First off, it takes characters that should be at least a little interesting and strips them of all their charisma. Ben Affleck, at least when he's in the Batsuit, looks cool. But he seems utterly bored in the role and he's subjected to playing the sort of Danny Ocean ringleader who rounds up all the other characters to fight the bad guy -- who could only be described as a Thanos knock-off. The plot, which I found incomprehensible, is about something called 'motherboxes' which made no sense to me no matter how many times they say that word -- and it's a lot.

There's Henry Cavill's scowling, sort of nasty Superman, who seems to only serve the purpose of showing you how unlike Christopher Reeve this Superman can be. There's Jason Momoa as Aquaman, who at least was having a good time in his own film, but is forced to be more brooding here. Gal Gadot barely registers as Wonder Woman and worst of all is Ezra Miller's titanically unappealing performance as the Flash.

He is so unfunny and unlikable in this role that I literally cringed every time he came on screen. It's a role that's written to be comic relief but there is nothing funny about him or his dialogue which he delivers in a twitchy, airquotes-y way that I found exhausting.

All this serves to do is remind you that despite all their flaws, the Marvel movies handle this kind of material so much better. They ping around to different characters but generally speaking give hem all something to do or at least a cool moment or to.
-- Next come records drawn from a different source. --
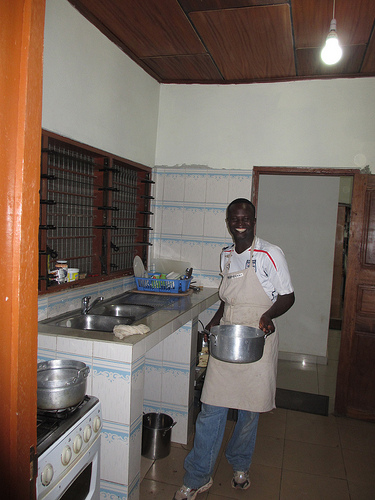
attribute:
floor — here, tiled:
[118, 385, 373, 499]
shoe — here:
[230, 466, 254, 491]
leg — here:
[186, 388, 222, 488]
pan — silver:
[211, 323, 263, 364]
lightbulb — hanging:
[312, 30, 346, 67]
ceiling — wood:
[87, 1, 373, 87]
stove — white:
[40, 360, 111, 500]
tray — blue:
[135, 261, 199, 295]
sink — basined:
[78, 294, 154, 333]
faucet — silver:
[77, 292, 106, 313]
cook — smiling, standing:
[182, 191, 287, 495]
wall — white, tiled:
[155, 85, 374, 384]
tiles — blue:
[150, 162, 250, 282]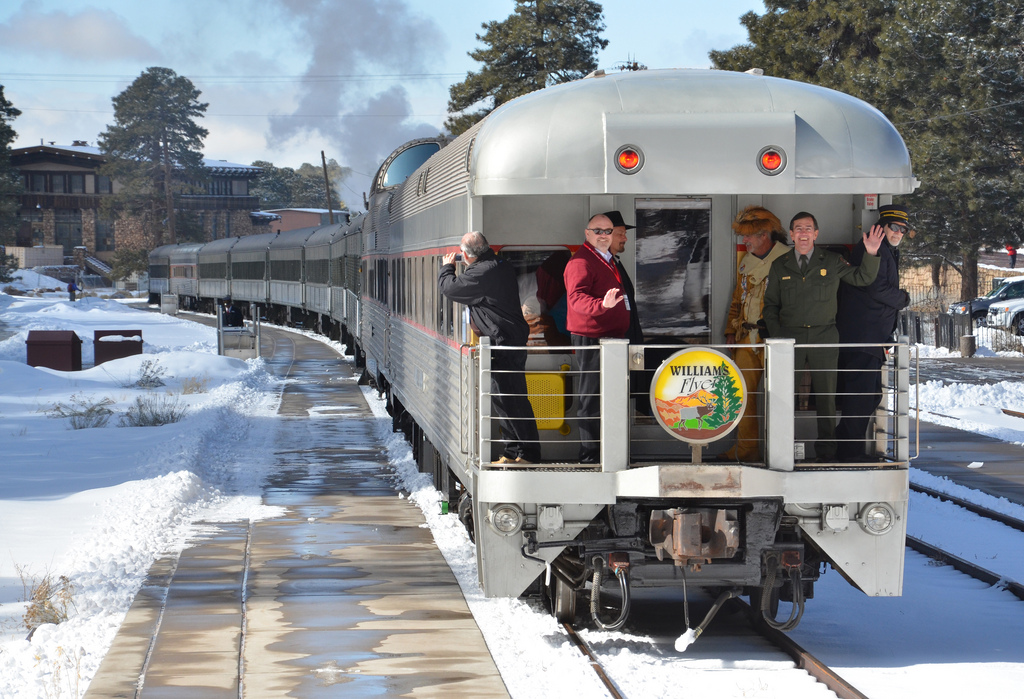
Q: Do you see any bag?
A: No, there are no bags.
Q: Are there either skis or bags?
A: No, there are no bags or skis.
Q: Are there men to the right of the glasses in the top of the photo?
A: Yes, there is a man to the right of the glasses.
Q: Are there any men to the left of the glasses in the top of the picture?
A: No, the man is to the right of the glasses.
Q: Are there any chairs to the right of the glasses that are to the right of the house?
A: No, there is a man to the right of the glasses.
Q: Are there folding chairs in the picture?
A: No, there are no folding chairs.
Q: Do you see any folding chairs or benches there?
A: No, there are no folding chairs or benches.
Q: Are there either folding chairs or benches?
A: No, there are no folding chairs or benches.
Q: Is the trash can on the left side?
A: Yes, the trash can is on the left of the image.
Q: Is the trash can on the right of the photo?
A: No, the trash can is on the left of the image.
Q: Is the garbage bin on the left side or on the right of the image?
A: The garbage bin is on the left of the image.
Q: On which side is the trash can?
A: The trash can is on the left of the image.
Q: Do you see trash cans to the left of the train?
A: Yes, there is a trash can to the left of the train.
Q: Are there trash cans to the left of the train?
A: Yes, there is a trash can to the left of the train.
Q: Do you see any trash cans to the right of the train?
A: No, the trash can is to the left of the train.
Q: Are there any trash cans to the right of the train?
A: No, the trash can is to the left of the train.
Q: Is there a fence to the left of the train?
A: No, there is a trash can to the left of the train.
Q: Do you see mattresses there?
A: No, there are no mattresses.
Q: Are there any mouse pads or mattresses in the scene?
A: No, there are no mattresses or mouse pads.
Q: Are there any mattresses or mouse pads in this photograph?
A: No, there are no mattresses or mouse pads.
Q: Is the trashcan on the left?
A: Yes, the trashcan is on the left of the image.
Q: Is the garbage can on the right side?
A: No, the garbage can is on the left of the image.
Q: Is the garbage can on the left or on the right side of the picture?
A: The garbage can is on the left of the image.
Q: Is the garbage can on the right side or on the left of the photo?
A: The garbage can is on the left of the image.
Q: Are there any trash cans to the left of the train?
A: Yes, there is a trash can to the left of the train.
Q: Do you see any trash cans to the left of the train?
A: Yes, there is a trash can to the left of the train.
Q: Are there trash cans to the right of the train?
A: No, the trash can is to the left of the train.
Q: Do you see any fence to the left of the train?
A: No, there is a trash can to the left of the train.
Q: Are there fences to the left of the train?
A: No, there is a trash can to the left of the train.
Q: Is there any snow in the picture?
A: Yes, there is snow.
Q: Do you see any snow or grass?
A: Yes, there is snow.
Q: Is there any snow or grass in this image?
A: Yes, there is snow.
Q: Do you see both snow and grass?
A: No, there is snow but no grass.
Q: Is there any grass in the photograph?
A: No, there is no grass.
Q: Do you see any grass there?
A: No, there is no grass.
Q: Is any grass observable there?
A: No, there is no grass.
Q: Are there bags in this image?
A: No, there are no bags.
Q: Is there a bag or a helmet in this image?
A: No, there are no bags or helmets.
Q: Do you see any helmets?
A: No, there are no helmets.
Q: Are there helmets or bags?
A: No, there are no helmets or bags.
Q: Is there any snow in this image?
A: Yes, there is snow.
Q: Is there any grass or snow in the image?
A: Yes, there is snow.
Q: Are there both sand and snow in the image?
A: No, there is snow but no sand.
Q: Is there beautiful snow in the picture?
A: Yes, there is beautiful snow.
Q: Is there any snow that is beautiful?
A: Yes, there is snow that is beautiful.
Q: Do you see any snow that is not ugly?
A: Yes, there is beautiful snow.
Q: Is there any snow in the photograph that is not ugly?
A: Yes, there is beautiful snow.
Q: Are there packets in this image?
A: No, there are no packets.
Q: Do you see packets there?
A: No, there are no packets.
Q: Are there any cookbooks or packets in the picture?
A: No, there are no packets or cookbooks.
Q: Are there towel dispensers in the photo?
A: No, there are no towel dispensers.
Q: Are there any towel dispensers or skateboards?
A: No, there are no towel dispensers or skateboards.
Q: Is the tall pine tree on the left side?
A: Yes, the pine tree is on the left of the image.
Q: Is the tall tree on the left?
A: Yes, the pine tree is on the left of the image.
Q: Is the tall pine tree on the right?
A: No, the pine tree is on the left of the image.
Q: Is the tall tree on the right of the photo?
A: No, the pine tree is on the left of the image.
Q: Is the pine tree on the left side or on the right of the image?
A: The pine tree is on the left of the image.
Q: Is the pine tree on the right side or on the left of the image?
A: The pine tree is on the left of the image.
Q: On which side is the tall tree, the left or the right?
A: The pine tree is on the left of the image.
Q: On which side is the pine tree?
A: The pine tree is on the left of the image.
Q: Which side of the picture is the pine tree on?
A: The pine tree is on the left of the image.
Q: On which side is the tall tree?
A: The pine tree is on the left of the image.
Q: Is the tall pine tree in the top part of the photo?
A: Yes, the pine is in the top of the image.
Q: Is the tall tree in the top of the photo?
A: Yes, the pine is in the top of the image.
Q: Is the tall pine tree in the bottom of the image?
A: No, the pine tree is in the top of the image.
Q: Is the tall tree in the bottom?
A: No, the pine tree is in the top of the image.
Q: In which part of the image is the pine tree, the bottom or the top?
A: The pine tree is in the top of the image.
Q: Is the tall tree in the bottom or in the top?
A: The pine tree is in the top of the image.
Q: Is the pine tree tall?
A: Yes, the pine tree is tall.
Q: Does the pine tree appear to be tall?
A: Yes, the pine tree is tall.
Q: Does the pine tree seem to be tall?
A: Yes, the pine tree is tall.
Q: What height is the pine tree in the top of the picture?
A: The pine tree is tall.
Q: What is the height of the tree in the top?
A: The pine tree is tall.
The action is clearer to understand and is grounded in reality just enough that you don't feel like you're watching a video game.

In this Justice League, every sequence is a slo mo melange of cartoons fighting other cartoons -- all set to a portentous soundtrack that wants the viewer to believe they're watching something epic on the scale of Lawrence of Arabia.

Nothing is subtle. Nothing is sophisticated. And by the time the movie gets to its extended epilogue, with multiple fake out endings -- nothing makes sense. It's all a set up for more superhero movies that may or may not ever be made and certainly won't be accessible to anyone who isn't fully read into the comic universe its re-creating.

Would a film where Batman and the Joker are forced to team up be interesting -- theoretically -- but you have to give me a compelling story to get me there first. Watching this movie -- it's like an impatient teenager wrote it and they just want to 'get to the right scenes'

I know that there a lot of people giving Snyder and his fans props for making this new version happen but at the end of the day, what did this really achieve? It's a longer version of a shitty movie.